2

The purpose of the PHP / MySQL script that I am working on is to check for duplicate entries exist for new users when they register. If a duplicate exists, warn the users, etc. Normally this would be a simple database query comparing the required columns with the information submitted. However, since we must meet HIPAA compliance, the data (as well as the questions that data corresponds to) is encrypted in the database. So this means we have to pull all the records and then decrypt it before we can begin comparing.

I'm pulling three columns from the database - participants, demographics and data.

Participants is a an integer; the user id. Demographics is also an integer, which is a reference to another table. That table contains questions. The Demographics column is the id of those questions, with values ranging from 237 - 280. Data is the actual data that corresponds to the question id in Demographics.

Each participant has four questions from demographics that they must answer. I only need to pull ID's number 237, 238, 239 and 241 from the demographics column. An example of the query being used to fetch the records (using Doctorine ORM):

        select('(dd.participant_id)', '(dd.demographic_id)', '(dd.demographic_data_value)')
        ->where('dd.demographic_id IN(237,238,239,241)')
        ->orderBy('dd.participant_id', 'ASC')
        ->getQuery()->getResult();

And here's what the result looks like from the above query for a single participant:

[0]=>

    array(3) {
      [1]=>string(1) "5"          /* The participant ID */
      [2]=>string(3) "**237**"    /* The demographic ID */
      [3]=>string(49) "0zW/5aNei6EX6X0abn3smQ==:J2Kl0Ky/L7fjl5m69W0BNA=="      /* The data */
    }

[1]=>

    array(3) {
      [1]=>string(1) "5"          /* The participant ID */
      [2]=>string(3) "**238**"    /* The demographic ID */
      [3]=>string(49) "e97Rse2b+MPgpKV0vuyv2g==:2HcKOVTSG/LghDnoHWQxMw=="      /* The data */
    }

[2]=>

    array(3) {
      [1]=>string(1) "5"          /* The participant ID */
      [2]=>string(3) "**239**"    /* The demographic ID */
      [3]=>string(49) "Ym9EKLAkj5LznrwYNfC5Kw==:gmYziJKA3F+7HJ7hz9IAAQ=="      /* The data */
    }

[3]=>

      array(3) {
      [1]=>string(1) "5"          /* The participant ID */
      [2]=>string(3) "**241**"    /* The demographic ID */
      [3]=>string(3) "654"        /* The data */
    }

Using the example above, you can see we have four separate arrays. Array index [1] is the participant id, index [2] is demographics (the question being asked) and index [3] is the answer to that question. You can tell that this is all for the same participant since index [1] is "5" for each array. As you can see, the data column is encrypted. The actual question is encrypted as well, but not the id for the question. With those columns being encrypted, I can't simply do a read/write. That's a nuisance, but not the problem.

The Problem

The problem I am facing is that there's a few users that did not answer all four questions. If a question is not answered, it is not stored as null or empty in the database as you might expect; it simply is omitted from the table for that user altogether. As a result, an unanswered question results in a PHP error, because we are trying to access an array key that does not exist.

The Proposed Solution

What I would like to do is before iterating over the database results, I would like to first fix the data we already have and find any and all users who did not answer all four questions for demographics IDs 237, 238, 239 and 241, and either remove them from the result set altogether, OR another acceptable solution would be to insert a new record for that participant with the missing demographic ID and the string 'Not Answered' for the Data column.
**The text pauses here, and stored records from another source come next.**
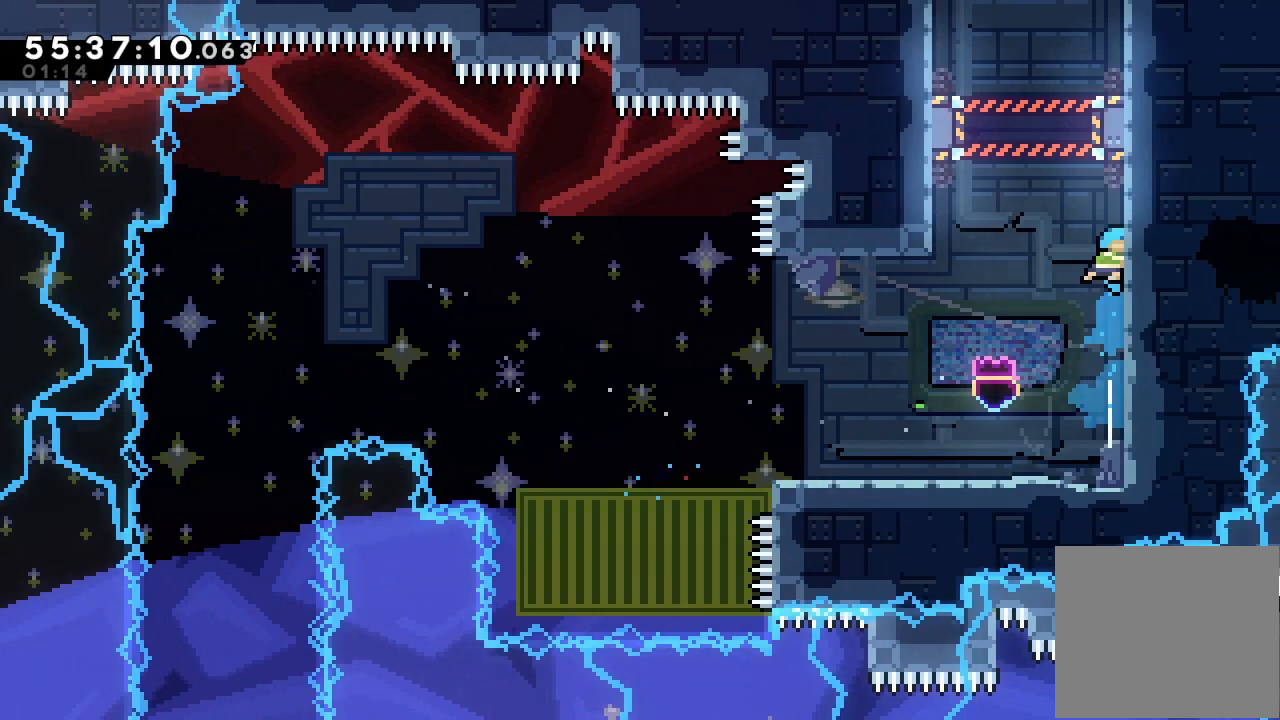
{"keys": ["a", "d", "right"], "events": [[33, "d", "down"], [33, "left", "down"], [267, "a", "down"], [267, "d", "up"], [300, "d", "down"], [300, "left", "up"], [300, "up", "up"], [367, "right", "down"]]}
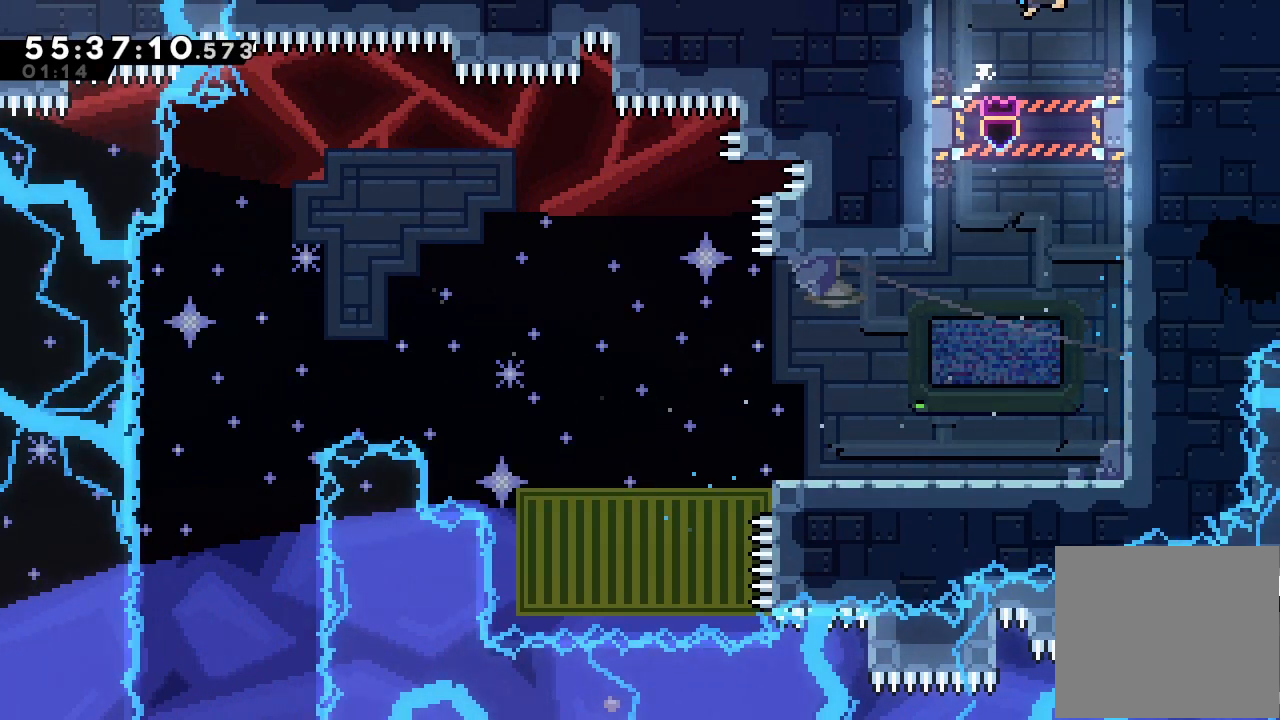
{"keys": ["a", "d"], "events": [[133, "d", "up"], [167, "d", "down"], [400, "right", "up"]]}
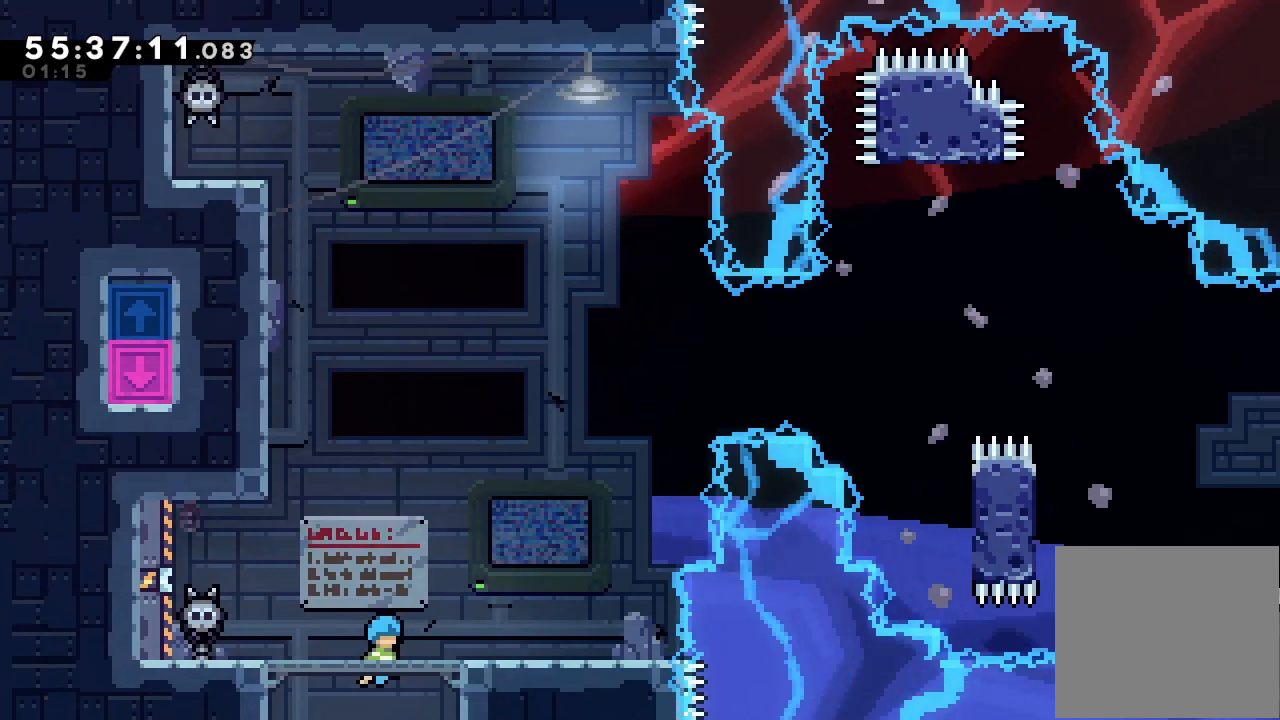
{"keys": ["right"], "events": [[100, "right", "down"], [167, "a", "up"], [167, "d", "up"]]}
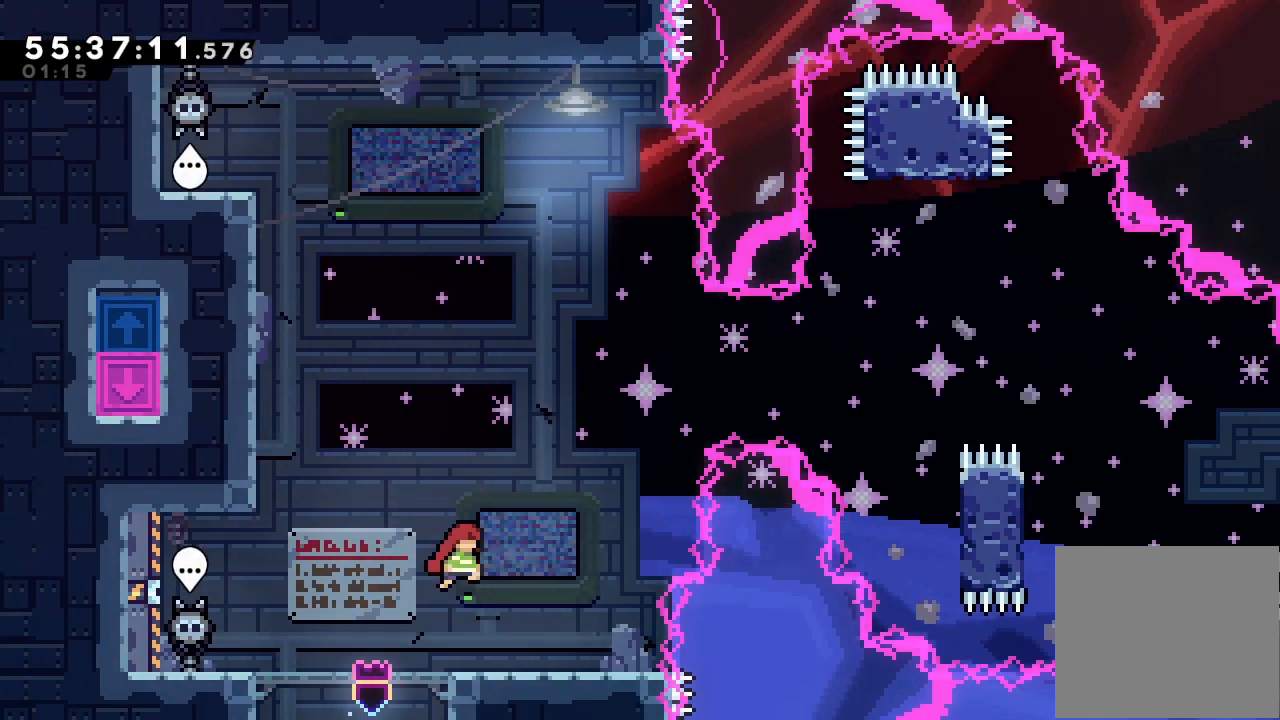
{"keys": [], "events": [[233, "right", "up"]]}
I'm just stuck on how to actually craft the SQL (or PHP) required to accomplish the task. Please pass along any suggestions or thoughts you may have. Thank you!

1
  • "I would like to first fix the data". If you want to “fix” the data, that is a database problem, with which SQL can be used. However, that also implies the logic to the insertion is “fixed”, too. Otherwise you can, on the fly, “fix” it each time you query. Otherwise, a join is probably what you are looking for, with null at a certain point representing the missing data.
    – Chris Haas
    Commented May 21, 2022 at 3:42

0